Data were acquired using a control scheme based on custom scripts written to control micro-manager 2.0 Gamma75 from Python via Pycro-manager76. All experiments were controlled using two desktop computers running Windows 10. During voltage imaging experiments, the micro-manager acquisition engine was bypassed. Data from the camera was streamed directly to disk on one of the acquisition computers. The first step of any experiment was to acquire 2 (JEDI-2P-kv and transmitted light) or 3 (JEDI-2P-kv, ChroME-ST (H2B-BFP2) and transmitted light) widefield images of the sample. These images were used to select targeted cells during a given experiment. The centroids of all targeted cells were written to file for all experiments. All widefield images presented in this text are background subtracted for visualization purposes (rolling ball background subtraction, ImageJ, rolling ball radius 50 pixels). All the voltage imaging data presented in this manuscript were acquired in “dynamic range”, 16-bit mode, which meant that a maximum of 266 rows of pixels could be acquired at 1 kHz (43 × 250 μm2 FOV). In practice we used an exposure time of 1 ms resulting in an effective acquisition rate of 980 Hz following 0.02 ms readout (similarly for the recordings referred to as 500 and 750 Hz in the manuscript). For single cell experiments (corresponding to data presented in Figures 2–5), data were only acquired for a square region with diameter less than 266 pixels centred on a given cell. For the multi-cell experiments, neurons were grouped to find the maximal number which could be imaged within 266 pixels. The relative centroids of all targeted cells within this cropped region, and the upper left-hand coordinate of each cropped region were written to file for all experiments. These coordinates were used to “stitch” data from sequential acquisitions into a single dataset. In “dynamic range” mode, the field of view is inversely proportional to the exposure time, such that we could acquire data from 532 rows (86 × 250 μm2 FOV) at 500 Hz. The field of view could be increased by a factor of 6 using “speed” mode, where data is read out at 8-bit. The camera was triggered using a 5 V, TTL signal generated by pCLAMP (Molecular Devices, Sunnyvale, CA) controlling an acquisition system (Molecular Devices, Axon Digidata 1550B). During experiments, widefield images were visualised using the open-source image viewer Napari and voltage imaging traces were visualised using pyqtgraph.

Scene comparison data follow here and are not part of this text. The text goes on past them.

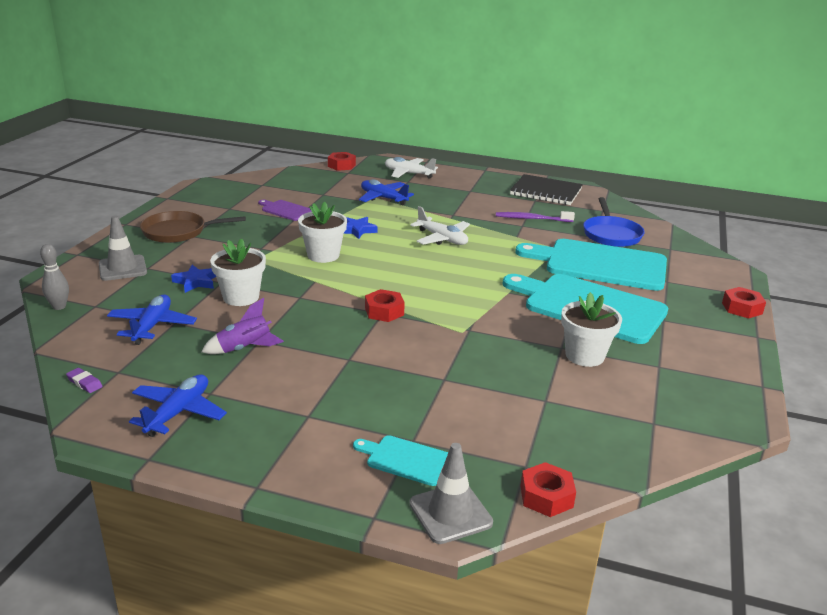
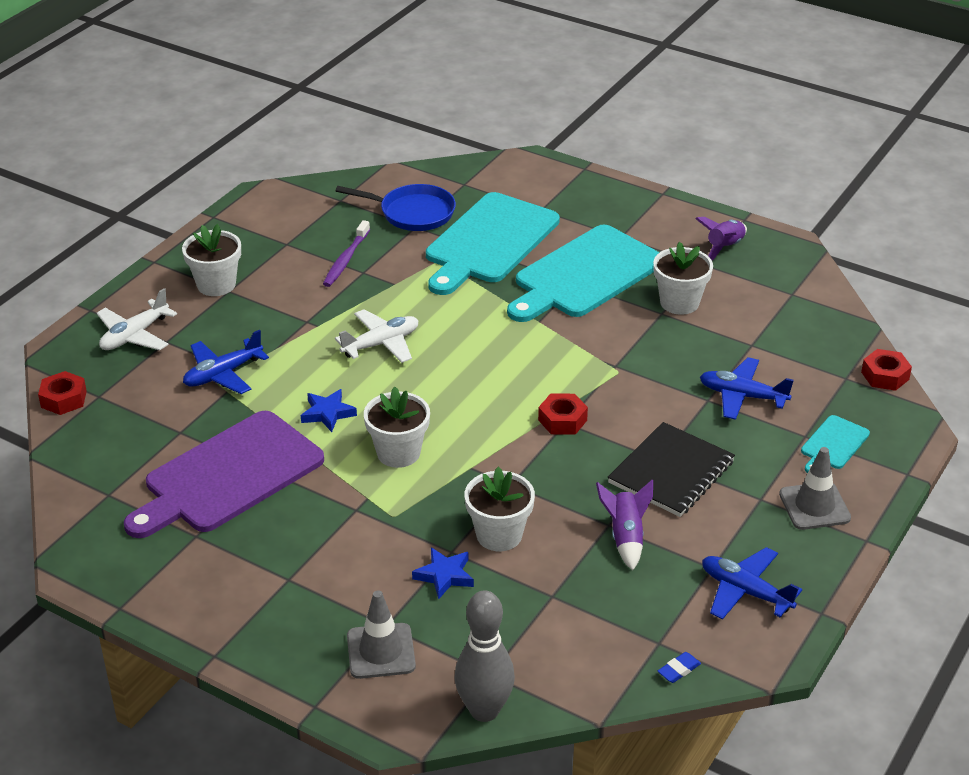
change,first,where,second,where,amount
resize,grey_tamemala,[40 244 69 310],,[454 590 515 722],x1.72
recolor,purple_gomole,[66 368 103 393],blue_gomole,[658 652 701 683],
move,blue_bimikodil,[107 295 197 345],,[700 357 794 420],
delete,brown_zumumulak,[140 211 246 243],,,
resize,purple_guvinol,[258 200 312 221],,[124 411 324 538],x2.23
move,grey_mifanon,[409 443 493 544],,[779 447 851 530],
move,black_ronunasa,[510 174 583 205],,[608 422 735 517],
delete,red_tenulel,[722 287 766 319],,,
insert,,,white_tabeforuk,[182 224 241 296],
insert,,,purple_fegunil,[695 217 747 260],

All fluorescence traces were analysed using the same analysis pipeline written in Python, as outlined in the main text and Supplementary Information, derived from50. When multiple cells were imaged simultaneously, the (known) centroid of the excitation spot in camera co-ordinates was used to crop a rectangular region of interest (ROI) surrounding each cell (generally 100 × 100 pixels). In rare cases where the ROIs of independent cells overlapped, a region of each independent cell was identified manually. Individual cells were then defined according by regression of each pixel in the ROI against the average fluorescence trace of the manually segmented pixels.
Preparation of CHO cells
CHO cells were acquired from Sigma (Sigma, 85050302) and cultured in T25 flasks (Falcon, 353107) in a medium consisting of DMEM-F12 + Glutamax (Fisher, Gibco™ 10565018), supplemented with 10% SBF (Fisher, Gibco™ 10500-064) and 1% penicillin/streptomycin (5000 U ml−1). Cells were passaged every 2–3 days. Prior to each experiment, cells were seeded on coverslips (Fisher, 10252961) in 24-well plates (50 000 cells/ml). After 24 hours, cells were transiently transfected with a plasmid using the Jet prime kit (Ozyme, POL101000015) (Table 1). The medium was then replaced after 4 hours. Experiments were performed 48 hours post transfection.
Table 1:
Plasmid | Transfection ratio |
---|---|
pAAV_hSyn_JEDI-2P_GSS3_Kv2.1 | 0.75 μg DNA: 1.5 μl transfectant |
pAAV_CamKIIa_ChRoME-ST_P2A_H2B_BFP | 0.75 μg DNA: 1.5 μl transfectant |
Electrophysiology for scanless two-photon voltage imaging in CHO cells
48 hours post transfection, whole-cell voltage clamp recordings of JEDI-2P-kv-expressing CHO cells were performed at room temperature (21 – 23°C). An upright microscope (Scientifica, SliceScope) was equipped with a far-red LED (Thorlabs, M660L4), oblique condenser, microscope objective (Nikon, CFI APO NIR, 40X, 0.8 NA), tube lens (Thorlabs, TTL200-A), and an sCMOS camera (Photometrics, Kinetix, or Hamamatsu, Flash4.0) to collect light transmitted through the sample. Patch clamp recordings were performed using an amplifier (Molecular Devices, Multiclamp 700B), a digitizer (Molecular Devices, Digidata 1550B) at a sampling rate of 10 kHz and controlled using pCLAMP11 (Molecular Devices). Cells were continuously perfused with artificial cerebrospinal fluid (ACSF) comprised of 125 mM NaCl, 2.5 mM KCl, 1.5 mM CaCl2, 1 mM MgCl2, 26 mM NaHCO3, 0.3 mM ascorbic acid, 25 mM D-glucose, 1.25 mM NaH2PO4. Continuous aeration of the recording solution with 95% O2 and 5% CO2, resulted in a final pH of 7.4 (measured). Borosilicate pipettes (with filament, OD: 1.5 mm, ID: 0.86 mm, 10 cm length, fire polished, WPI) were pulled using a Sutter Instruments P1000 puller, to a tip resistance of 3.5–6 MΩ. Pipettes were filled with an intracellular solution consisting of 135 mM K-gluconate, 4 mM KCl, 4 mM Mg-ATP, 0.3 mM Na2-GTP, 10 mM Na2-phosphocreatine, and 10 mM HEPES (pH 7.35). All membrane potentials reported in this manuscript are Liquid Junction Potential (LJP) corrected by –15 mV (measured). Recordings were compensated for capacitance (Cm) and series resistance (Rs) to 70 % (Cm = 11.6 ± 4.7 pF; Rs = 16.1 ± 8.2 MΩ; mean ± s.d.). Only recordings with an access resistance below 35 MΩ were included in subsequent analysis.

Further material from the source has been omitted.